Material to process START

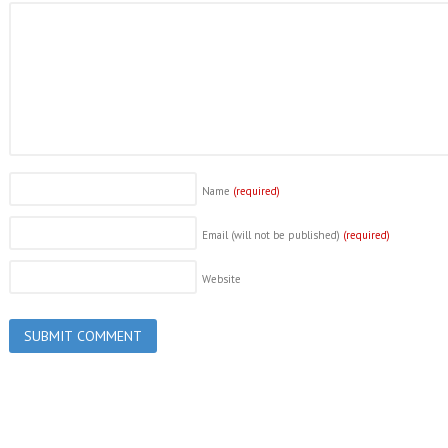
Name
(required)
Email (will not be published)
(required)
Website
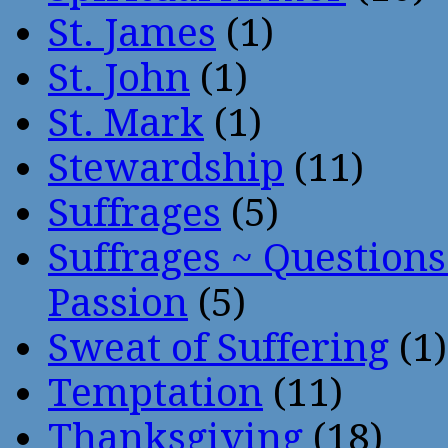
St. James
(1)
St. John
(1)
St. Mark
(1)
Stewardship
(11)
Suffrages
(5)
Suffrages ~ Question
Passion
(5)
Sweat of Suffering
(1)
Temptation
(11)
Thanksgiving
(18)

Material to process END

* What the task asks
Set down every entry above without alteration, but print no images.

* Answer below
Name
(required)
Email (will not be published)
(required)
Website
St. James
(1)
St. John
(1)
St. Mark
(1)
Stewardship
(11)
Suffrages
(5)
Suffrages ~ Question
Passion
(5)
Sweat of Suffering
(1)
Temptation
(11)
Thanksgiving
(18)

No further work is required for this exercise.